Eldercare at Home: Bone Weakness
Caregiving How Tos
Understanding the Problem
As people age, their bones begin to thin and lose strength. Bone thinning is called osteopenia. Severe bone thinning to the point where a person is at a high risk for broken bones (fractures) is called osteoporosis. Warning signs of osteoporosis include loss of height or a stooped posture. However, most people are not aware of their bone loss until a bone is broken.
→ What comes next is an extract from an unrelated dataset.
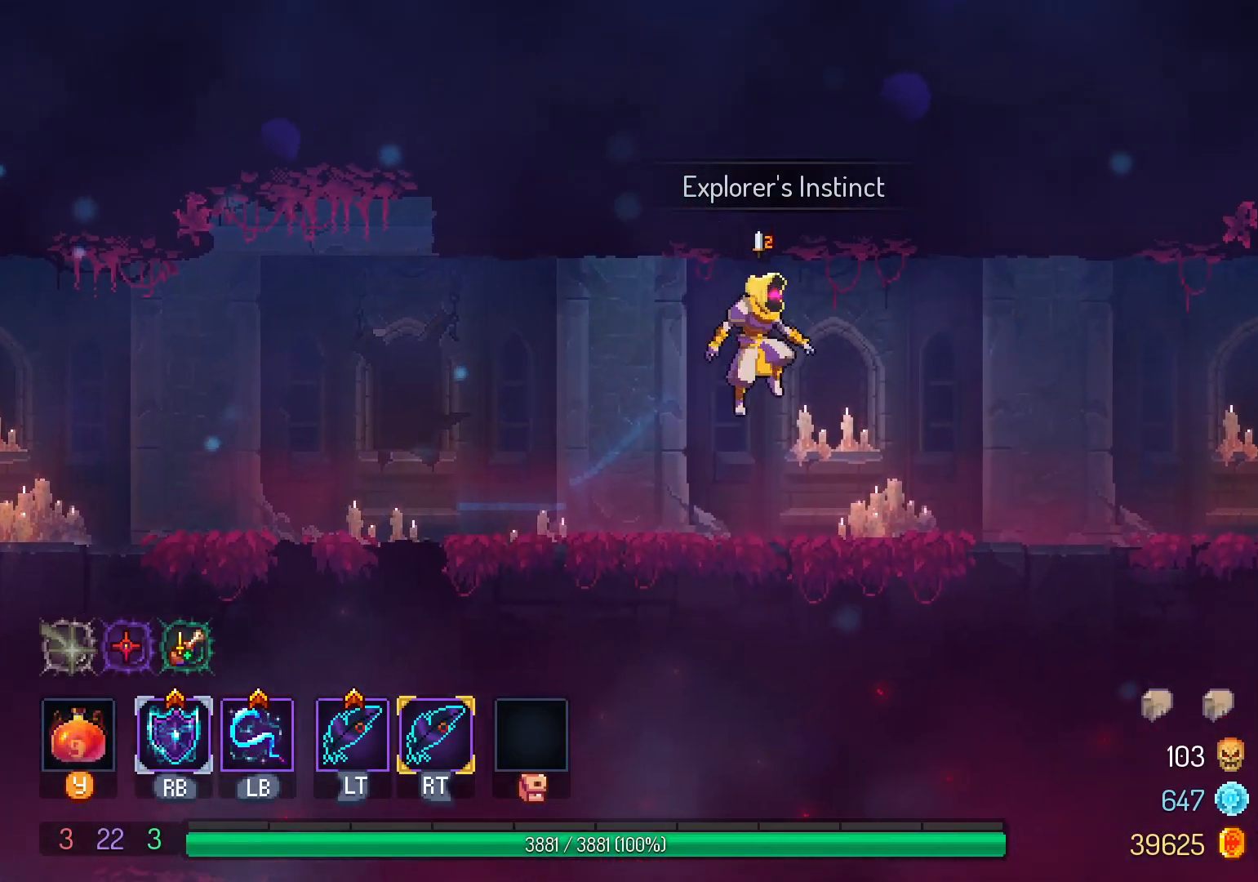
{"dt_ms": 500, "buttons": ["DPAD_RIGHT"], "left_stick": "center", "right_stick": "center", "events": [[183, "A", "down"], [233, "A", "up"], [383, "B", "down"], [467, "B", "up"]]}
Up to the age 75, osteoporosis is more common in women than in men. At that point, men "catch up." Women who develop osteoporosis usually do so after menopause. After menopause a woman's body stops producing estrogen, one of the hormones that keep bones strong. Without estrogen, bones may become softer, weaker, and more likely to break. Women who are most at risk for osteoporosis have a family history of the disease, are thin, smoke, and did not take hormones after menopause. Other risk factors include a diet low in calcium and Vitamin D, lack of exercise and lack of exposure to the sun, smoking and excessive alcohol or caffeine use, history of an overactive thyroid gland, and taking certain medicines such as corticosteroids and medicines used to treat seizures. For reasons that are unclear, Caucasians and Asian-Americans are more likely to develop osteoporosis than African-Americans. Older men are also at risk for osteoporosis, particularly after prolonged inactivity.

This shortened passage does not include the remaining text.